A ship carrying about 200 British and European Union citizens fleeing conditions in Libya arrived in Malta on Wednesday while another ship from the Philippines was on its way to evacuate the cities of Misrata and Benghazi of hundreds of Filipino workers. Meanwhile, the options for leaving the country by sea and air are becoming increasingly limited, though exit by land into neighboring Tunisia in the west remains open.
About 630 miles east of Tripoli in Benghazi, militants said Wednesday that they had overrun three local military bases and seized tanks and artillery, according to The Associated Press. Islamist militants of Ansar al-Shariah, the group accused of storming the U.S. embassy in Benghazi in 2012 and killing U.S. Ambassador Chris Stevens and three other Americans, has been entrenched in the city for months. Militants cornered Libyan army loyalists under Gen. Khalifa Hifter at Benina airport just outside of Benghazi.
Following the U.S. decision to shut its embassy late last month, Britain earlier this month began shutting down diplomatic operations. Other countries, including Spain and Malaysia, have also closed their missions. Italy and Poland have kept their embassies open and are assisting in evacuations.
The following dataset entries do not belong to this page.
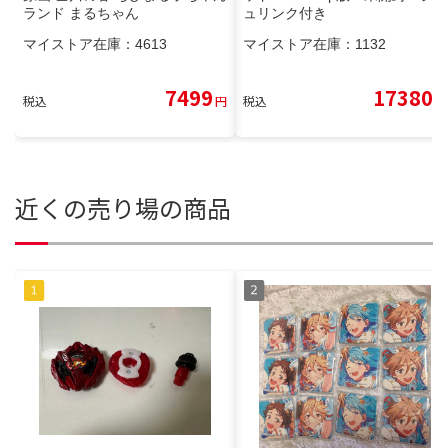
ランド まるちゃん
ュリンク付き
マイストア在庫：
4613
マイストア在庫：
1132
7499
17380
税込
円
税込
円
近くの売り場の商品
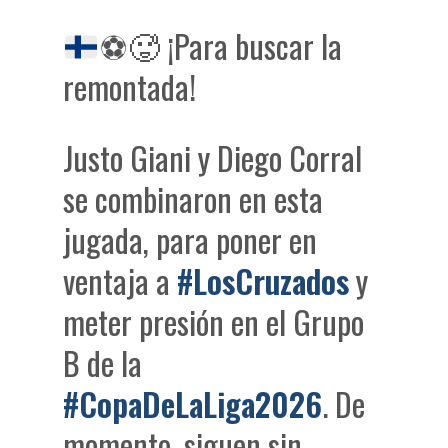
⚽
🥵
¡Para buscar la
remontada!
Justo Giani y Diego Corral
se combinaron en esta
jugada, para poner en
ventaja a
#LosCruzados
y
meter presión en el Grupo
B de la
#CopaDeLaLiga2026
. De
momento, siguen sin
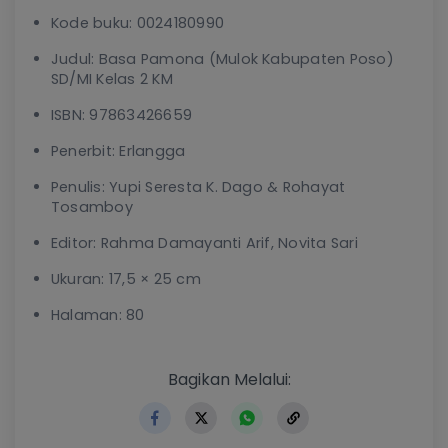
Kode buku: 0024180990
Judul: Basa Pamona (Mulok Kabupaten Poso)
SD/MI Kelas 2 KM
ISBN: 97863426659
Penerbit: Erlangga
Penulis: Yupi Seresta K. Dago & Rohayat
Tosamboy
Editor: Rahma Damayanti Arif, Novita Sari
Ukuran: 17,5 × 25 cm
Halaman: 80
https://www.erlangga.co.id
Bagikan Melalui:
“British nationals in Libya are strongly urged to leave immediately by commercial means,” the British Foreign Office said in its latest Libya travel advisory. The office said Virtu Ferries, which typically shuttles passengers between Malta and Sicily, would pick up passengers from the capital Tripoli on Tuesday for all foreign nationals. The U.K. also said there are a “limited number of flights” to Cairo from Mitiga International Airport in Tripoli, and Misrata, 132 miles east of the capital.
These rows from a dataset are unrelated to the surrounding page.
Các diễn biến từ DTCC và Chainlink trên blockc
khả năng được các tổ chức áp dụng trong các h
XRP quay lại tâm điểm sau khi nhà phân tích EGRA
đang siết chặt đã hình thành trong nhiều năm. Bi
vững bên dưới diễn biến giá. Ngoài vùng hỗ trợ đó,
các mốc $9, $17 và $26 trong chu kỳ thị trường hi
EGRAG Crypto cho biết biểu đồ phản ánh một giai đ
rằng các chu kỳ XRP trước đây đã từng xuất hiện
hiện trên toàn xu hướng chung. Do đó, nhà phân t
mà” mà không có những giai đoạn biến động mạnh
“The Chinese have been leaving Libya by the hundreds over the past two weeks because of the violence, and now the Filipinos and Pakistanis are following suit,” reported the Libya Herald on Wednesday. The paper reported that a Libyan tanker arrived on Wednesday in Tripoli with a shipment of much needed gasoline for local residents. Philippines Foreign Secretary Albert del Rosario said Tuesday his country has deployed a ship to pick up about 700 Filipino nationals working in Misrata and Benghazi. The ship is due to arrive by the end of the week to take people to Malta.
"We are counting on getting as many people as possible," Del Rosario told Agence France-Presse. Evacuees will be taken to Malta to arrange for returns to their home countries. There are an estimated 11,000 Filipinos in Libya, but many of them say they intend to remain in the country out of fear of joblessness back home. The Philippine government, which strictly controls where its nationals are allowed to travel for work, banned deployment to Libya on May 30 (pdf).